**Problem description**
In the listing that follows, locate the line containing "Hon. Rob Bonta" and the line containing "How the Measure". Retype exactly those two lines and every line between them, and nothing more.

**Data**
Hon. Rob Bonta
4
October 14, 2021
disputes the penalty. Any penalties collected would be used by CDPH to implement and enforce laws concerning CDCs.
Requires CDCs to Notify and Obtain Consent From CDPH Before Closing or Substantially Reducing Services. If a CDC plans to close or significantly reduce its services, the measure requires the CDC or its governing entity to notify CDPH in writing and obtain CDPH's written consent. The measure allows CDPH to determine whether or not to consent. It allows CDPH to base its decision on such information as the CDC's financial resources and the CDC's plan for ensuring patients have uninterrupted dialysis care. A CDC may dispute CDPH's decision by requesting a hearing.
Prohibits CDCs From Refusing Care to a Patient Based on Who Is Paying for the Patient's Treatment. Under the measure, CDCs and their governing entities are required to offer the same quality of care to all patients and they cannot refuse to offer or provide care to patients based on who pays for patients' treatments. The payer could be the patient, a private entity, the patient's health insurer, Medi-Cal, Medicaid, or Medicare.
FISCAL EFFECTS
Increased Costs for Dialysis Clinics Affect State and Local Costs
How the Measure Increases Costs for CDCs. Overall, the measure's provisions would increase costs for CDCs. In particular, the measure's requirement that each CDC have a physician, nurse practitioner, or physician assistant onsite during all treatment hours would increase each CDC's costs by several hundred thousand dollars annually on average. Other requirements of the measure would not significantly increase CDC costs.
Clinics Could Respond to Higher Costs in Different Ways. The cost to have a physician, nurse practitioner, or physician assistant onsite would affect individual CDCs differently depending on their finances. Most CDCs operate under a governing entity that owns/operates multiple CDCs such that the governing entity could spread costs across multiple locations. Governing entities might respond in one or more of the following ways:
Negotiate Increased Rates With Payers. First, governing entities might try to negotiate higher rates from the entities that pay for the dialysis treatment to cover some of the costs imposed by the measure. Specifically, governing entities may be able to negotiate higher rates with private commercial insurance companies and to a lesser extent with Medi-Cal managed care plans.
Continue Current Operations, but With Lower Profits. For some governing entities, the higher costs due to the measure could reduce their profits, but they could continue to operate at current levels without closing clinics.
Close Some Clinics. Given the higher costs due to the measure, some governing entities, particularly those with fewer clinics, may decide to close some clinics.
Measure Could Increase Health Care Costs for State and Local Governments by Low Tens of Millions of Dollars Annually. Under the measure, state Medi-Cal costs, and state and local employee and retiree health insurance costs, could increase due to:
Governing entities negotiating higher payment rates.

--

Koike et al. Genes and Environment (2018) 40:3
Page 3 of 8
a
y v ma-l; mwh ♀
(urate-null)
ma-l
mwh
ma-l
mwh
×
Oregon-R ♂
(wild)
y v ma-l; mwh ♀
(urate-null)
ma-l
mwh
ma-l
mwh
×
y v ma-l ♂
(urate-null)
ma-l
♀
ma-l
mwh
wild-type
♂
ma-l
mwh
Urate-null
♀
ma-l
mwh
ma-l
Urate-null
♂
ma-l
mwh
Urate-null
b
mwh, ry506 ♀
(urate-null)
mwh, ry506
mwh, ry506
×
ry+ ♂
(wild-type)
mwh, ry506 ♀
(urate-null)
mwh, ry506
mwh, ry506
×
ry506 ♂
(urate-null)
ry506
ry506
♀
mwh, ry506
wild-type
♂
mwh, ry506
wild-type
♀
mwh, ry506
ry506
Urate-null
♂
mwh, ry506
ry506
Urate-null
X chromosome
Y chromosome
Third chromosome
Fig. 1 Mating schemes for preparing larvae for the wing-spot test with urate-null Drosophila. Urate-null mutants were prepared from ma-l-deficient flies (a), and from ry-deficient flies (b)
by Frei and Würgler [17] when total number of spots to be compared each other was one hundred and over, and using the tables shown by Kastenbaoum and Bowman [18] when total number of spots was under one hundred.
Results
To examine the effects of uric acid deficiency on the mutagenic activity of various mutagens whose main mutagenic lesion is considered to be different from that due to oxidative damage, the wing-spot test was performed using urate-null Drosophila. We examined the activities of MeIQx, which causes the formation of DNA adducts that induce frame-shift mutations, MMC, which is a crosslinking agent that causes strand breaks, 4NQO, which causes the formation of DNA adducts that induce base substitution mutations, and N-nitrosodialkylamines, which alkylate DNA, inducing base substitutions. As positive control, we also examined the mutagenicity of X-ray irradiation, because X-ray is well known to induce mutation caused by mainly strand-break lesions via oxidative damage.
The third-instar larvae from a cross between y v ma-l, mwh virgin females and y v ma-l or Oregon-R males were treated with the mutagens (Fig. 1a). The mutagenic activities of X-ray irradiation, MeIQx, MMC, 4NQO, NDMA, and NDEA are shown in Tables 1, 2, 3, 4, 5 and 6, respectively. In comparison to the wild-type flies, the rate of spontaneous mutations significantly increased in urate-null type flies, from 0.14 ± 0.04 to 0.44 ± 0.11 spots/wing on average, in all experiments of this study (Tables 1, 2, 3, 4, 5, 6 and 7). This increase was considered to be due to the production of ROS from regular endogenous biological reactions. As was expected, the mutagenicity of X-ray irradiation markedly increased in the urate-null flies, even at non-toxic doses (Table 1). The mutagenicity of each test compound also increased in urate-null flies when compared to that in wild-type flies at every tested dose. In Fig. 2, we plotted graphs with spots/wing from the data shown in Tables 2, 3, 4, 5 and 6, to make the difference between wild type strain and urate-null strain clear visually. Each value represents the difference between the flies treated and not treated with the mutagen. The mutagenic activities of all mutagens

**Exercise answer**
Hon. Rob Bonta
4
October 14, 2021
disputes the penalty. Any penalties collected would be used by CDPH to implement and enforce laws concerning CDCs.
Requires CDCs to Notify and Obtain Consent From CDPH Before Closing or Substantially Reducing Services. If a CDC plans to close or significantly reduce its services, the measure requires the CDC or its governing entity to notify CDPH in writing and obtain CDPH's written consent. The measure allows CDPH to determine whether or not to consent. It allows CDPH to base its decision on such information as the CDC's financial resources and the CDC's plan for ensuring patients have uninterrupted dialysis care. A CDC may dispute CDPH's decision by requesting a hearing.
Prohibits CDCs From Refusing Care to a Patient Based on Who Is Paying for the Patient's Treatment. Under the measure, CDCs and their governing entities are required to offer the same quality of care to all patients and they cannot refuse to offer or provide care to patients based on who pays for patients' treatments. The payer could be the patient, a private entity, the patient's health insurer, Medi-Cal, Medicaid, or Medicare.
FISCAL EFFECTS
Increased Costs for Dialysis Clinics Affect State and Local Costs
How the Measure Increases Costs for CDCs. Overall, the measure's provisions would increase costs for CDCs. In particular, the measure's requirement that each CDC have a physician, nurse practitioner, or physician assistant onsite during all treatment hours would increase each CDC's costs by several hundred thousand dollars annually on average. Other requirements of the measure would not significantly increase CDC costs.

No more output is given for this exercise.